D’ici, navigation en eaux troubles. Suite au prochain épisode…
*1 – Proposition de loi n° 2334 (rectifiée), « Proposition de loi visant à relancer les investissements dans le secteur de l’hydroélectricité pour contribuer à la transition énergétique » – Déposée le 13 janvier 2026 par les députés Marie-Noëlle Battistel (PS) et Philippe Bolo (MoDem), elle a été adoptée en première lecture par l’Assemblée nationale le 5 février 2026 (transmise au Sénat sous le n° 359). https://www.assemblee-nationale.fr/dyn/17/textes/l17b2334_proposition-loi
*2 – Règlement (CE) n° 1100/2007 du Conseil du 18 septembre 2007 instituant des mesures de reconstitution du stock d’anguilles européennes — Publication au JOUE : Journal officiel de l’Union européenne du 22 septembre 2007 (L 248/17). Article 2 – Paragraphe 8 : Il stipule que les plans de gestion nationaux doivent inclure des mesures de « restauration de la continuité écologique ». Cela comprend : la modification des barrages ; La création de passes à poissons (montaison et dévalaison) ; le transport des civelles vers des eaux libres.
Article 2 – Paragraphe 10 : Il impose aux États membres de s’assurer que les structures (barrages, turbines) n’entraînent pas une mortalité élevée des anguilles.
*3 – Grenelle 1 : Loi de programmation (Loi n° 2009-967 du 3 août 2009 de programmation relative à la mise en œuvre du Grenelle de l’environnement -Publication au Journal Officiel (JORF) : 5 août 2009 (Texte n° 2).
Article clé pour l’eau : Article 27. Il définit l’objectif de « bon état écologique » et mentionne explicitement la création de la Trame bleue pour assurer la continuité des cours d’eau.
*4 – Grenelle 2 : Loi n° 2010-788 du 12 juillet 2010 portant engagement national pour l’environnement.

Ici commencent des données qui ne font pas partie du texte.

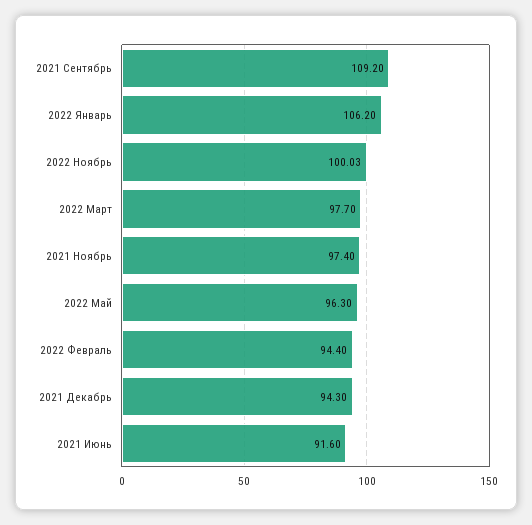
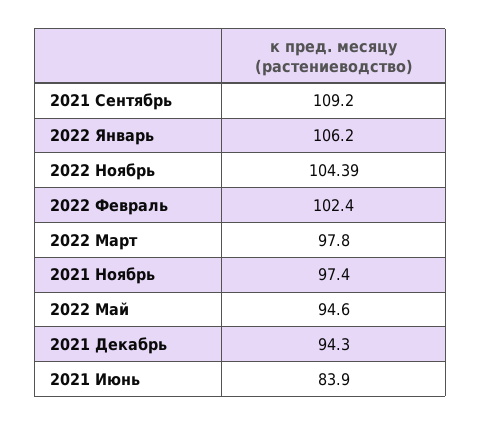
2022 Ноябрь: 100.03 -> 104.39
2022 Март: 97.7 -> 97.8
2022 Май: 96.3 -> 94.6
2022 Февраль: 94.4 -> 102.4
2021 Июнь: 91.6 -> 83.9

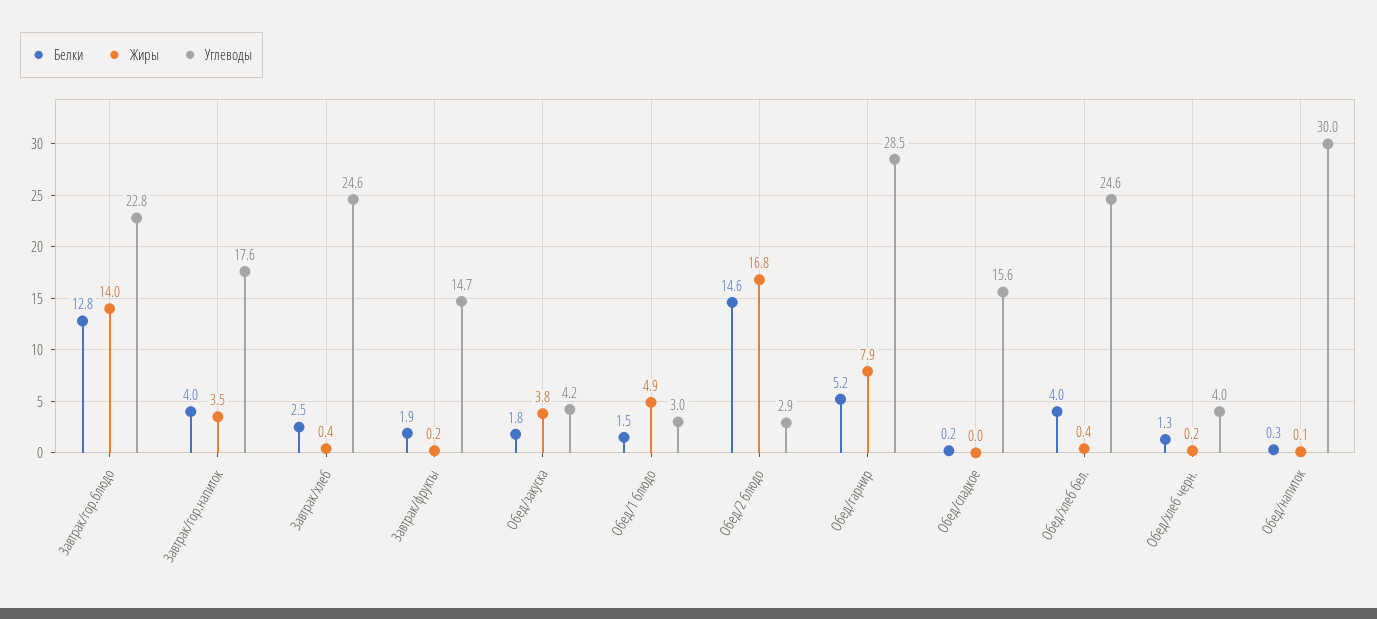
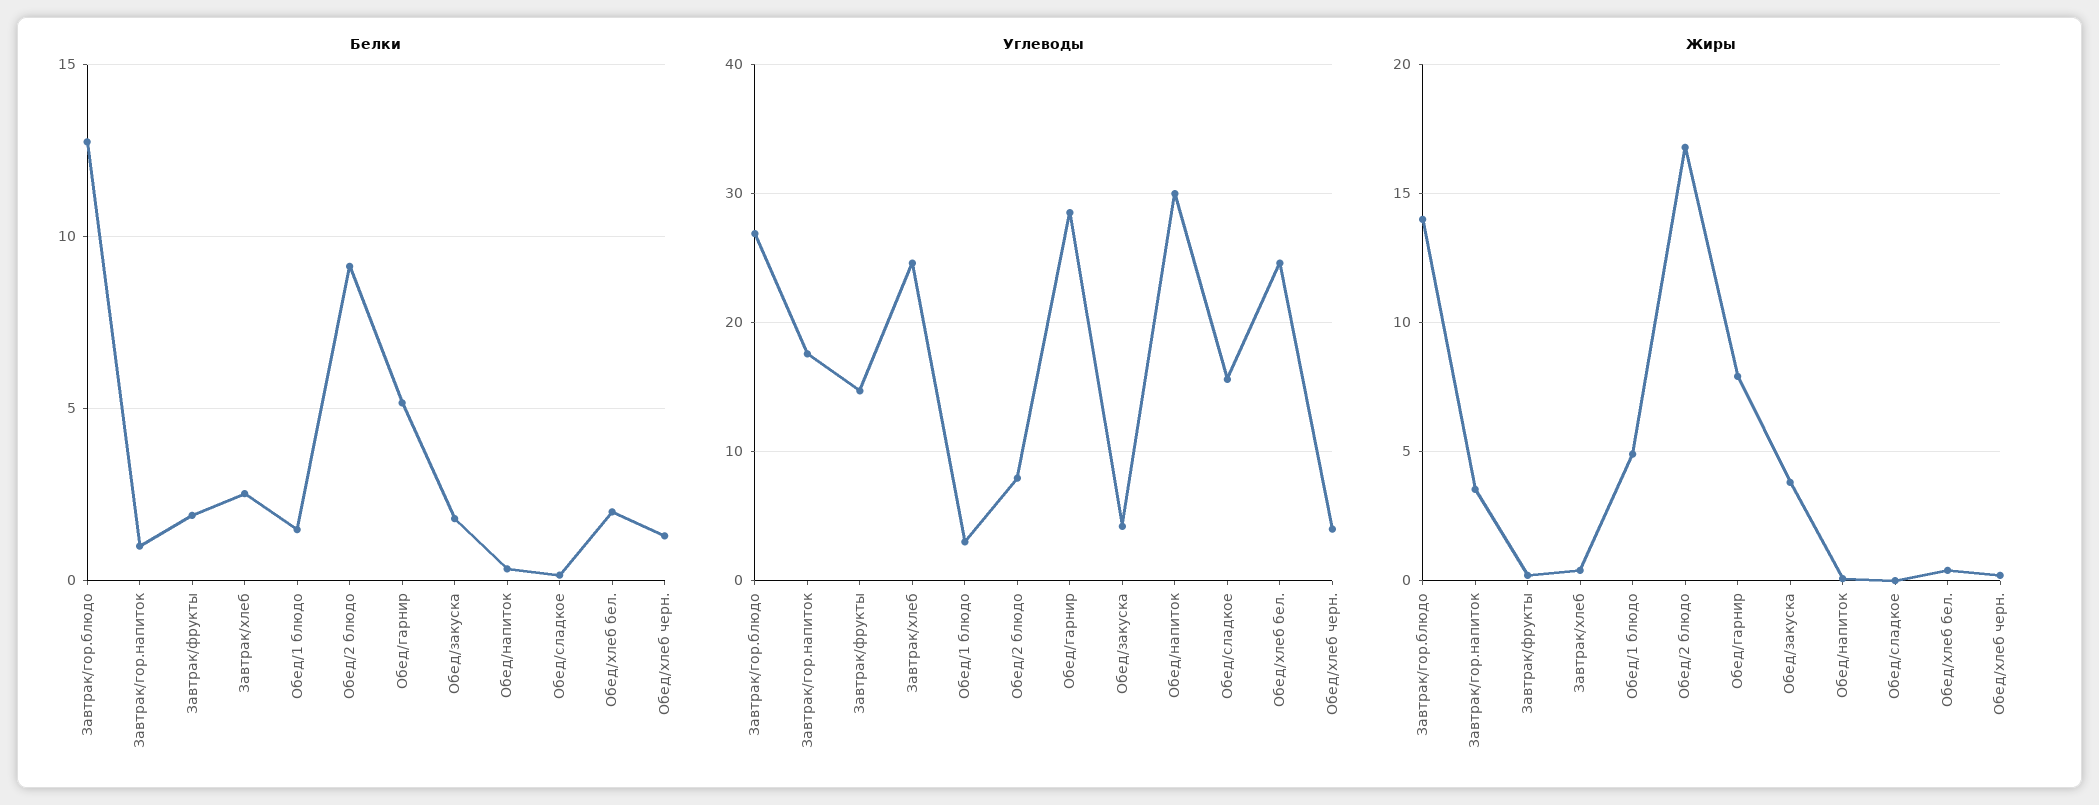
Углеводы, Завтрак/гор.блюдо: 22.8 -> 27
Белки, Завтрак/гор.напиток: 4 -> 1
Белки, Обед/2 блюдо: 14.6 -> 9
Углеводы, Обед/2 блюдо: 2.9 -> 8
Белки, Обед/хлеб бел.: 4 -> 2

Si la loi « Grenelle 2 » du 12 juillet 2010 a imposé une accélération de la restauration de la continuité écologique (Art. L. 214-17 C. Env.), elle a parallèlement instauré un dispositif de sécurisation économique (Art. L. 521-15 C. Énergie). L’esprit du législateur était clair : les nouvelles contraintes environnementales, parce qu’elles constituent une modernisation de l’actif hydraulique, doivent pouvoir être inscrites au registre de fin de concession afin d’en garantir la neutralité financière pour l’exploitant sortant.
Cet article a également été publié sur Village de la Justice.